TASKS TO CARRY OUT
a) Reproduce the part of the article on Michael Clarke's fitness that starts with "Clarke was present" and goes on through "caution with Clarke.".
b) In two sentences, summarize the article on Michael Clarke's fitness for the Ashes tour.
c) Pick up the article on Michael Clarke's back injury from its last sentence and keep writing.

SUPPLIED PASSAGE

Finally some good news, with Australian captain Michael Clarke on track to play in the opening match of the Ashes tour next week against Somerset.
Clarke has had three training sessions with his team since spending a week and a half in London receiving specialist treatment on his troublesome back, which kept him out of the unsuccessful Champions Trophy title defence.
Provided there are no further setbacks, the skipper will now have more than a week to increase his workload in a bid to take the field in the four-day match in Taunton starting next Wednesday, June 26.
Although Australia won’t want to rush Clarke back too soon, if he is fit, they’ll be keen to give him match practice ahead of the five-Test series starting on July 10.
“Yeah I would imagine he would play,” said George Bailey, Australia’s stand-in skipper for the Champions Trophy.
Clarke was present but ruled out of Monday’s loss to Sri Lanka which sent Australia packing out of the limited overs tournament.
To progess to the semi-finals, Australia would have needed to romp to the 254-run victory target inside 30 overs.
Bailey said the element of the unknown as well as a rain-marred lead-in to the Sri Lankan game at The Oval contributed to medical staff opting on the side of caution with Clarke.

Stored data
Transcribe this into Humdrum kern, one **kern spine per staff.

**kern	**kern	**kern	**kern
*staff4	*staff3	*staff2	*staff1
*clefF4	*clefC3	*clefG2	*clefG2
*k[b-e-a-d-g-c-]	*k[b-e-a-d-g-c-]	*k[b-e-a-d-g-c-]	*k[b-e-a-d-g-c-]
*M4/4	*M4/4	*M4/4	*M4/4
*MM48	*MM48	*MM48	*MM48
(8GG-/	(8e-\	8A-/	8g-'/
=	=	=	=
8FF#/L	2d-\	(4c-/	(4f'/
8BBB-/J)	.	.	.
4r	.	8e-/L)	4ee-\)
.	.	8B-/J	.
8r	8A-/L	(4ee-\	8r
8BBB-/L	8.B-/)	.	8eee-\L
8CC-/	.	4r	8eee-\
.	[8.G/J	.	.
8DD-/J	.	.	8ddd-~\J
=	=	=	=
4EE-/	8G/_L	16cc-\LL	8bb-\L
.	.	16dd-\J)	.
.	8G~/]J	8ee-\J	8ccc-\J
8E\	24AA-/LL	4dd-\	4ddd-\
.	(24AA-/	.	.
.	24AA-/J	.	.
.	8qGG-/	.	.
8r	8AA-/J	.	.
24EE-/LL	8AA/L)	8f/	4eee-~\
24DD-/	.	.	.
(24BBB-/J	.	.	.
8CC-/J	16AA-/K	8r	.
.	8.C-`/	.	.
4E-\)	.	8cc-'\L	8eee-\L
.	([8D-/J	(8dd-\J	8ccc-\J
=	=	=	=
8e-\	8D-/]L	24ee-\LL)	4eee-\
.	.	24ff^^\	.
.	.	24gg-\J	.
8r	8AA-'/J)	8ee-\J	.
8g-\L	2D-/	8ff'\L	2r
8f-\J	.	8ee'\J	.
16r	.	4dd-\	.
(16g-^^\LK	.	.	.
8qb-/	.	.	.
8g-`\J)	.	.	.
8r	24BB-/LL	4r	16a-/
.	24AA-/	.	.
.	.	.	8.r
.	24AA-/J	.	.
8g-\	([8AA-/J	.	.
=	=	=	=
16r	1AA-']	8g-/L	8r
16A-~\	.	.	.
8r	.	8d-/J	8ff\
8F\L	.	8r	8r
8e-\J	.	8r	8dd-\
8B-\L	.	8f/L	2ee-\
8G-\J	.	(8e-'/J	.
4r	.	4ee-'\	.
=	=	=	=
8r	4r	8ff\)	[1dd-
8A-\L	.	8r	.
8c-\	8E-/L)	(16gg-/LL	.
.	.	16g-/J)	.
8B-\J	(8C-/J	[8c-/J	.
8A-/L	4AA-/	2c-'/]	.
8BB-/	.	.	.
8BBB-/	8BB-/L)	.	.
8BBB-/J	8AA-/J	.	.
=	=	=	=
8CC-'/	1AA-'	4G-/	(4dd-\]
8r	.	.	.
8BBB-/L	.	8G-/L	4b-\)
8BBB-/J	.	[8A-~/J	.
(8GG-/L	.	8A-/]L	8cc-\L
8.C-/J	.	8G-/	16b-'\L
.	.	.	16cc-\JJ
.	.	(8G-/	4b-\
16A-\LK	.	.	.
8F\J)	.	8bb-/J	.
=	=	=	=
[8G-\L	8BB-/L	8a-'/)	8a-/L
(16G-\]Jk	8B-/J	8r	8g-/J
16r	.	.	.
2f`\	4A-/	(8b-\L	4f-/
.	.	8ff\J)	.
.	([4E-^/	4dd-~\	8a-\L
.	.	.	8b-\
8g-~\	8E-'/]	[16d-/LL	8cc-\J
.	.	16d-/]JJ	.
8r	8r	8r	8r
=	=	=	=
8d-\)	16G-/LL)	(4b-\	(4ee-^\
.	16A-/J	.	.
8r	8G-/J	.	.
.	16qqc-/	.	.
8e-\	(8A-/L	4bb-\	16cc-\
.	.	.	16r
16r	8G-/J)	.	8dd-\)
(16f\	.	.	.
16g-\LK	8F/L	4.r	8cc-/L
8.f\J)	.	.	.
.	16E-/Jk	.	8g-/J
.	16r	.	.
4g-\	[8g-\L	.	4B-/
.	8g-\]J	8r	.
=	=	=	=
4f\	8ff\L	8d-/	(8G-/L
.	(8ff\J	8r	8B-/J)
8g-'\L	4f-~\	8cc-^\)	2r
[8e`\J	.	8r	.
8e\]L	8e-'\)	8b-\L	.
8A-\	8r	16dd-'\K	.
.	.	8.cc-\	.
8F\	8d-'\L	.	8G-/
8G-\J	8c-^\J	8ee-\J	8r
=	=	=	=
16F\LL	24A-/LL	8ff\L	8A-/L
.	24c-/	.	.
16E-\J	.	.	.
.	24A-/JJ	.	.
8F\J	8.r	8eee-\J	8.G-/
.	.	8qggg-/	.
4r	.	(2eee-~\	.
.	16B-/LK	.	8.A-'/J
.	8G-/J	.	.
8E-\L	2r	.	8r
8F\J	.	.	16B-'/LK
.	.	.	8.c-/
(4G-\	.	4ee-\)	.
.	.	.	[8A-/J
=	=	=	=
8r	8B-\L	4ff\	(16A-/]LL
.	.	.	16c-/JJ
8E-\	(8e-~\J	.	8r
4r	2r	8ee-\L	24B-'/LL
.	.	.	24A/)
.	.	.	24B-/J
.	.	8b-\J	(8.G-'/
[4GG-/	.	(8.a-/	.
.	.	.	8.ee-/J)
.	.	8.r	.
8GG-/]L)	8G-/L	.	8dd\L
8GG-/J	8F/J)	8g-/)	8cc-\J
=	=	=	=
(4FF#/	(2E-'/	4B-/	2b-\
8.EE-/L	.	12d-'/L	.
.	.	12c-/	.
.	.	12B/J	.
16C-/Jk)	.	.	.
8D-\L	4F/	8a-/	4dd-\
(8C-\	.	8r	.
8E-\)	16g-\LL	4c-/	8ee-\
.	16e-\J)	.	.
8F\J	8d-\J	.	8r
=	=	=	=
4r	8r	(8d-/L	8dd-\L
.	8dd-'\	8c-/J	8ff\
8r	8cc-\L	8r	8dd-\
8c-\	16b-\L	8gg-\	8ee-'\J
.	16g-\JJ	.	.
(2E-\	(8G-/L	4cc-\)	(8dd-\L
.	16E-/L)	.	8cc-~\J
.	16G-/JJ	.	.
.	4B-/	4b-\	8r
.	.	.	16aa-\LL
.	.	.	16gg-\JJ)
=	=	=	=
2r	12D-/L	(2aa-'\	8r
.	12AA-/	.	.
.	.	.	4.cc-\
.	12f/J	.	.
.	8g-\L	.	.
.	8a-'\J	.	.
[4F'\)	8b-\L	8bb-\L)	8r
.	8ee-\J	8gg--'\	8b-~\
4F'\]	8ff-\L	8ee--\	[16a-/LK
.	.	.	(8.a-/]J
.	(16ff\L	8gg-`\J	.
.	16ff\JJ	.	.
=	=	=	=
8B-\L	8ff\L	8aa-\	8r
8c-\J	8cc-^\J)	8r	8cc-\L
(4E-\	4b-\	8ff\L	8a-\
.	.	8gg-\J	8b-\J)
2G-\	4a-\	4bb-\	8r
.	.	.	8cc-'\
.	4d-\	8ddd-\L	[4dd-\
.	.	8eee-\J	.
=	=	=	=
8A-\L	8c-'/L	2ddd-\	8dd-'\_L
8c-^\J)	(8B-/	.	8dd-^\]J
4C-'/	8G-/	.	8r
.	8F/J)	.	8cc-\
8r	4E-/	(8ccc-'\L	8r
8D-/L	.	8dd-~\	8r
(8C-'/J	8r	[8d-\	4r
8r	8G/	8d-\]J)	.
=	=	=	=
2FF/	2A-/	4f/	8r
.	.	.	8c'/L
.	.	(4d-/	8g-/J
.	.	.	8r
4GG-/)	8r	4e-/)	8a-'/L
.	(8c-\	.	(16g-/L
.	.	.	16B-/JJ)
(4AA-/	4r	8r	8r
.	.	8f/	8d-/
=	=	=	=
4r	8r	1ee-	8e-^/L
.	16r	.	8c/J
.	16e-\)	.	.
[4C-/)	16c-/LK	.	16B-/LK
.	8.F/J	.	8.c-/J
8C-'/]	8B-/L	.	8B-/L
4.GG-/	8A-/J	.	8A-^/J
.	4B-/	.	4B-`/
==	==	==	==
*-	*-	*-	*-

OUTPUTS FOR THE TASKS
a)
Clarke was present but ruled out of Monday’s loss to Sri Lanka which sent Australia packing out of the limited overs tournament.
To progess to the semi-finals, Australia would have needed to romp to the 254-run victory target inside 30 overs.
Bailey said the element of the unknown as well as a rain-marred lead-in to the Sri Lankan game at The Oval contributed to medical staff opting on the side of caution with Clarke.

b) Australian captain Michael Clarke, whose back trouble kept him out of the Champions Trophy, has had three training sessions with his team after specialist treatment in London and is on track to play against Somerset in Taunton starting June 26. If he is fit, Australia will be keen to give him match practice before the five-Test series starting July 10, and stand-in skipper George Bailey said he would imagine Clarke would play.

c)
“I think if he’d been able to get outside and get a bit more training under his belt in the last couple of days and if we had been able to play this as a 50-over fixture, he would have been a really good chance to play this game,” Bailey said.
In Clarke’s third training session on Sunday, he faced bowlers in the nets in a sign that his rehabilitation is progressing.
National selector John Inverarity is confident Clarke will be fit for the Ashes.
“We’re very much looking forward to him returning to the Ashes and his leadership is very important to us,” Inverarity told the BBC.
“We need him at the helm. He’s a very good captain and the troops are very much behind him and we miss him when he’s not there.”